» INSTRUCTION
Please repeat the lines below, exactly and only, from the one that holds "knife block: present [349,378,525,545]" through the one that holds "mug: none [655,396,760,526]".

[RECORDS PROVIDED]

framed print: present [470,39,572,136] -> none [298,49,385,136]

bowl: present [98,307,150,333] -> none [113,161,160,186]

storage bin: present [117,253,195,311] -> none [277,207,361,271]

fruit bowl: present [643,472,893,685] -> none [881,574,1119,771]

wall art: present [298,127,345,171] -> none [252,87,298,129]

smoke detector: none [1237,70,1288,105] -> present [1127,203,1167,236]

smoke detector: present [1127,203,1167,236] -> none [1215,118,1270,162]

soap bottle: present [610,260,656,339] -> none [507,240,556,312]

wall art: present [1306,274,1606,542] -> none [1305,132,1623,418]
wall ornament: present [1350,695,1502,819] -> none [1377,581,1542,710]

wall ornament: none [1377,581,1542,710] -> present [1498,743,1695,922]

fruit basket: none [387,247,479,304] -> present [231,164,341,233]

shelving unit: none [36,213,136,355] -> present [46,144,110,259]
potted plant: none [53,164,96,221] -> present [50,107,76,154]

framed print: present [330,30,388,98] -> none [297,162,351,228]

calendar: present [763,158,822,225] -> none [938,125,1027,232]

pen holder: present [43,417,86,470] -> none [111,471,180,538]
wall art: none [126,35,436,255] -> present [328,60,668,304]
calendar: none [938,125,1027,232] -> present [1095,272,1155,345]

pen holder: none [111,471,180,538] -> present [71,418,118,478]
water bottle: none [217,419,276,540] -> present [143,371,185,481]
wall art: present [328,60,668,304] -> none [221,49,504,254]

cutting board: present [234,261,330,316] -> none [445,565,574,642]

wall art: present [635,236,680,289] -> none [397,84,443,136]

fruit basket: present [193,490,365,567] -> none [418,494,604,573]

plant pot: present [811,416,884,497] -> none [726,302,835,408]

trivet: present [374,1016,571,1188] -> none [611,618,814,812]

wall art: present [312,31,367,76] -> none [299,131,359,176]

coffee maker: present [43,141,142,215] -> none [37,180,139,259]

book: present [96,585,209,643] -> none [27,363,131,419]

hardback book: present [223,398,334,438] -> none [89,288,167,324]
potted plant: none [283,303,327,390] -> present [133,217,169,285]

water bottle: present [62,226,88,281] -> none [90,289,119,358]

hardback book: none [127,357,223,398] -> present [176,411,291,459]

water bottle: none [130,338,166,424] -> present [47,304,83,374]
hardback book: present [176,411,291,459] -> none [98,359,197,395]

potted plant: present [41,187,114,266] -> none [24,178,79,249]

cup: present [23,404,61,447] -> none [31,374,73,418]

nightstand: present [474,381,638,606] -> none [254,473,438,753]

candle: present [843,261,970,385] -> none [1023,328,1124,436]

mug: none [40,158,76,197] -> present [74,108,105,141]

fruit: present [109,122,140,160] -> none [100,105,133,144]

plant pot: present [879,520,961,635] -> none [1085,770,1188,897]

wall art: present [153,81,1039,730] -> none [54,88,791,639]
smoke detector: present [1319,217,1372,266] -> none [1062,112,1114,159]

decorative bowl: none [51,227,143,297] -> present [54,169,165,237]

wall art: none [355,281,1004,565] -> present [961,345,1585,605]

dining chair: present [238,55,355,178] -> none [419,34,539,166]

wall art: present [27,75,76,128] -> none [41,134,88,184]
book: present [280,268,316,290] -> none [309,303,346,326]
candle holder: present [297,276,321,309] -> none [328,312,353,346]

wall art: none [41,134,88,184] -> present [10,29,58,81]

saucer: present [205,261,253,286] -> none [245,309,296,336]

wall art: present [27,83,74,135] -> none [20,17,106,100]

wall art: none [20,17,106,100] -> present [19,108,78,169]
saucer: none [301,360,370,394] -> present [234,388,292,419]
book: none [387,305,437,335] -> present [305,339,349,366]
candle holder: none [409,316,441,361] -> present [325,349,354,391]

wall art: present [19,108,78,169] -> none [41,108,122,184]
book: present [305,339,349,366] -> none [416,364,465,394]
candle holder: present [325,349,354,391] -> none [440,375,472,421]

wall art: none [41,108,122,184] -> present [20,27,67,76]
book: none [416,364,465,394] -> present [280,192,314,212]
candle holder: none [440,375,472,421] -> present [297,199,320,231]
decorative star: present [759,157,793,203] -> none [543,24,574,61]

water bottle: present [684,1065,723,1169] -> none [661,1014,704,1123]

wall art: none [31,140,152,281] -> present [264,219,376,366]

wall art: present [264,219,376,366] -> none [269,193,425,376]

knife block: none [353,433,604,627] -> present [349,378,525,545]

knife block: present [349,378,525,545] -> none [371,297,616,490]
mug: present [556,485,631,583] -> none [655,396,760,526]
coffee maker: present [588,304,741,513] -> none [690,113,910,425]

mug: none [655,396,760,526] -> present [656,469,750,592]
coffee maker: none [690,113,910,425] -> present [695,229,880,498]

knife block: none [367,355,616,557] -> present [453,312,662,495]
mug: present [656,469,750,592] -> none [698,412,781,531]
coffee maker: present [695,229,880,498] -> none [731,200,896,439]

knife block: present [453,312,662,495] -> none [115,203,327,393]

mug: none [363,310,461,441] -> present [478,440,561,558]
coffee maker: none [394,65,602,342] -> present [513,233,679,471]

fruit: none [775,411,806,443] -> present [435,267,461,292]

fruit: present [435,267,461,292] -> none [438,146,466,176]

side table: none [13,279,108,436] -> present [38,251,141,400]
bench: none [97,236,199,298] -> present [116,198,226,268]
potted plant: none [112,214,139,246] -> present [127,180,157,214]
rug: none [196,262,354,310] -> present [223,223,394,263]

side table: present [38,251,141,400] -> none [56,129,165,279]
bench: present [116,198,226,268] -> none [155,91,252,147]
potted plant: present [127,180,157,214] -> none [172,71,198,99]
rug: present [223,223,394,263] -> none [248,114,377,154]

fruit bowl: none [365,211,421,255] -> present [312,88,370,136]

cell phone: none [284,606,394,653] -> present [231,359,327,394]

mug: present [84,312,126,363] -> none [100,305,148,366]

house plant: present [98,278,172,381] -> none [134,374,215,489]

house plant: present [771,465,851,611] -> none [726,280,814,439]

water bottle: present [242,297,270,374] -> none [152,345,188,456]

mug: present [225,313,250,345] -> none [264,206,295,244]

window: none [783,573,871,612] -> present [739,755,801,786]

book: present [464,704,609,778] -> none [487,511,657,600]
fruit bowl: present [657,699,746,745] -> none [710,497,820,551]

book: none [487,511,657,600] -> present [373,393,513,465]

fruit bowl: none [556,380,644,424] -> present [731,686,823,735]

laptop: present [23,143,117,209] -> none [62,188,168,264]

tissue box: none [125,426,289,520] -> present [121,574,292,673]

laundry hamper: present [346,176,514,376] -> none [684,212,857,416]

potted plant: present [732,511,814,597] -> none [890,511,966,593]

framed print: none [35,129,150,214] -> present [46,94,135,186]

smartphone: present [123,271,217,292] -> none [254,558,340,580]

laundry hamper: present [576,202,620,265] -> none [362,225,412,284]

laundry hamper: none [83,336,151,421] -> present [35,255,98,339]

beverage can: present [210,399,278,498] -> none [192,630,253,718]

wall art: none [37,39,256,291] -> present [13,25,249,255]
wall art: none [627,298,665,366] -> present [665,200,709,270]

[/RECORDS PROVIDED]

» RESPONSE FOR THIS EXERCISE
knife block: present [349,378,525,545] -> none [371,297,616,490]
mug: present [556,485,631,583] -> none [655,396,760,526]
coffee maker: present [588,304,741,513] -> none [690,113,910,425]

mug: none [655,396,760,526] -> present [656,469,750,592]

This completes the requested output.